The woman rocks in the chair, then sighs. “I am she.”
“I’m Margot Green. I wanted to ask you about Diane.”
The woman’s eyes snap up. Margot can see, then, the jarring resemblance—the high cheekbones, the hazel eyes, a beauty passed down by blood. She imagines Pearl decades earlier, the same age as Diane, in front of a mirror, fixing her hair, fastening a necklace around her throat.
“Diane never did nothing wrong.”
Margot shakes her head quickly. “No.” She steps forward. “I’m trying to find out who might be responsible for what happened to her.”

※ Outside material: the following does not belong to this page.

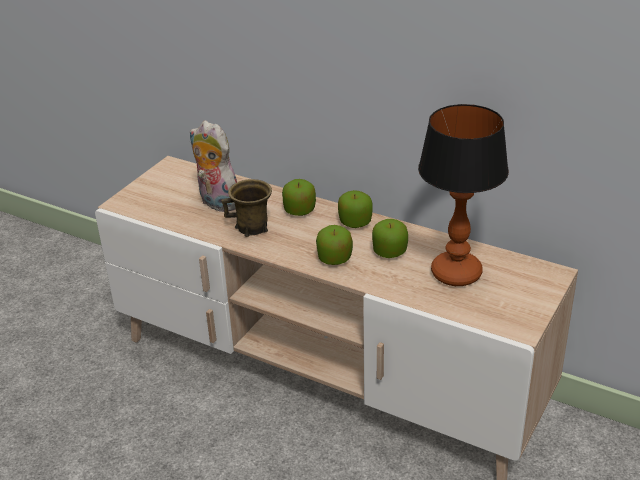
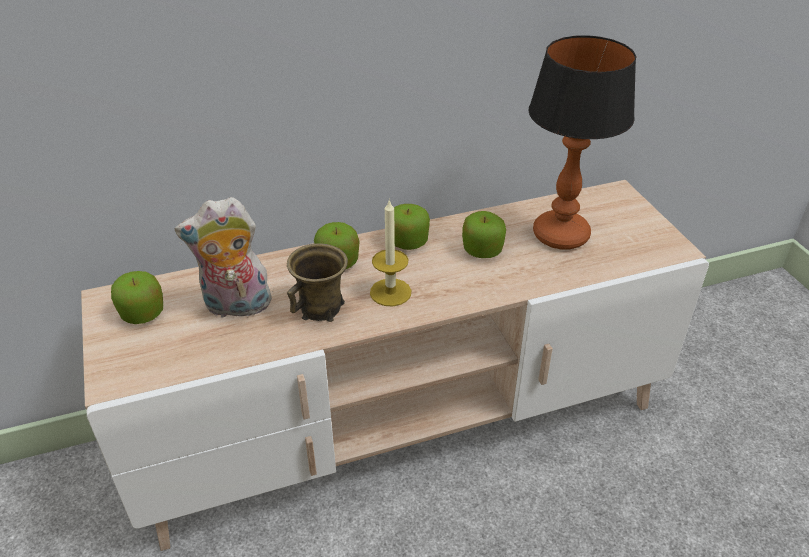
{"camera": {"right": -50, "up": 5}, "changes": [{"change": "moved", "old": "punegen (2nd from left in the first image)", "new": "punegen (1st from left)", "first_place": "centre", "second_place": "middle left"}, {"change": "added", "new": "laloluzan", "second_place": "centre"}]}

“Who are you to care?” Pearl eyes Margot’s dress, her shoes, her jewelry. “Newspapers don’t care. Damn police don’t care.” She rocks back and forth in the chair.
“I grew up here,” Margot says. “I know what it’s like to come from a place like Golden Point.”
The woman watches her, shoulders rounding guardedly.
Margot continues, determined. “I want people to know about Diane. I think it’s possible she was killed by someone who has killed two other women already.”
“What?”
“Both young, like Diane. Beautiful.”
“You know who did this?” Pearl hauls herself from the seat, fists clenched beside her, and Margot can see the delicate bones showing through the skin.
“We don’t know who yet.”
The woman tuts, starts to turn away.
“But we’re trying to find a link between the girls. Maybe it was someone they all knew. Maybe there’s something connecting them that we’re not yet seeing.”